DIRECTIONS: Counting the line with "Chemistry/Nursing | | Scholarship |" as the last one, copy out the lines of the data exactly from the first onward.

____

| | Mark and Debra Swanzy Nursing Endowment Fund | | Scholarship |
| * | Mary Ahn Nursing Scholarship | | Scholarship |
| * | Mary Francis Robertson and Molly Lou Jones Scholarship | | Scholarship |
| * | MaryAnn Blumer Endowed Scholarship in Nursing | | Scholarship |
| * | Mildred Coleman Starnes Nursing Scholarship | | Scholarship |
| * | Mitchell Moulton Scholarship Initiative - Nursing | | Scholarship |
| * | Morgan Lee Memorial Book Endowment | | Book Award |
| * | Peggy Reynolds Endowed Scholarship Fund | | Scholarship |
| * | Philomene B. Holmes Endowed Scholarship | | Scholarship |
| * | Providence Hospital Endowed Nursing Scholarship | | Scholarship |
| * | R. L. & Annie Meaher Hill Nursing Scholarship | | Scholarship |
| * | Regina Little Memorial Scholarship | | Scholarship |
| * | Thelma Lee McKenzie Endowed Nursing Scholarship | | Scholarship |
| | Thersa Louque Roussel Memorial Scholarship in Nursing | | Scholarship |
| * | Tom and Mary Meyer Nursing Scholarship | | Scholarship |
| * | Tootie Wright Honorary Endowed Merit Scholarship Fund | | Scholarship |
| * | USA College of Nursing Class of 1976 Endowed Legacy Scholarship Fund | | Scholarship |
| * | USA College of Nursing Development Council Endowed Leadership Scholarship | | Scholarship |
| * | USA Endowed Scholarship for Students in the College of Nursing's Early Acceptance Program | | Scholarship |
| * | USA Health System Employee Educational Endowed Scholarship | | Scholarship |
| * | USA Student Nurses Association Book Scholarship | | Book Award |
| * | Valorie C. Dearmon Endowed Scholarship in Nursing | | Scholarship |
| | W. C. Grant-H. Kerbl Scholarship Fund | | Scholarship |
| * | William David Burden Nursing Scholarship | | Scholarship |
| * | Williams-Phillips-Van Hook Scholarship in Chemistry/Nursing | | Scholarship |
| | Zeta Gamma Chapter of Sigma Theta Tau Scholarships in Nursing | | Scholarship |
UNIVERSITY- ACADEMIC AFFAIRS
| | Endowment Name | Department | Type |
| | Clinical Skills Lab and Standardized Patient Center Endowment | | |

____

RESPONSE:
| | Mark and Debra Swanzy Nursing Endowment Fund | | Scholarship |
| * | Mary Ahn Nursing Scholarship | | Scholarship |
| * | Mary Francis Robertson and Molly Lou Jones Scholarship | | Scholarship |
| * | MaryAnn Blumer Endowed Scholarship in Nursing | | Scholarship |
| * | Mildred Coleman Starnes Nursing Scholarship | | Scholarship |
| * | Mitchell Moulton Scholarship Initiative - Nursing | | Scholarship |
| * | Morgan Lee Memorial Book Endowment | | Book Award |
| * | Peggy Reynolds Endowed Scholarship Fund | | Scholarship |
| * | Philomene B. Holmes Endowed Scholarship | | Scholarship |
| * | Providence Hospital Endowed Nursing Scholarship | | Scholarship |
| * | R. L. & Annie Meaher Hill Nursing Scholarship | | Scholarship |
| * | Regina Little Memorial Scholarship | | Scholarship |
| * | Thelma Lee McKenzie Endowed Nursing Scholarship | | Scholarship |
| | Thersa Louque Roussel Memorial Scholarship in Nursing | | Scholarship |
| * | Tom and Mary Meyer Nursing Scholarship | | Scholarship |
| * | Tootie Wright Honorary Endowed Merit Scholarship Fund | | Scholarship |
| * | USA College of Nursing Class of 1976 Endowed Legacy Scholarship Fund | | Scholarship |
| * | USA College of Nursing Development Council Endowed Leadership Scholarship | | Scholarship |
| * | USA Endowed Scholarship for Students in the College of Nursing's Early Acceptance Program | | Scholarship |
| * | USA Health System Employee Educational Endowed Scholarship | | Scholarship |
| * | USA Student Nurses Association Book Scholarship | | Book Award |
| * | Valorie C. Dearmon Endowed Scholarship in Nursing | | Scholarship |
| | W. C. Grant-H. Kerbl Scholarship Fund | | Scholarship |
| * | William David Burden Nursing Scholarship | | Scholarship |
| * | Williams-Phillips-Van Hook Scholarship in Chemistry/Nursing | | Scholarship |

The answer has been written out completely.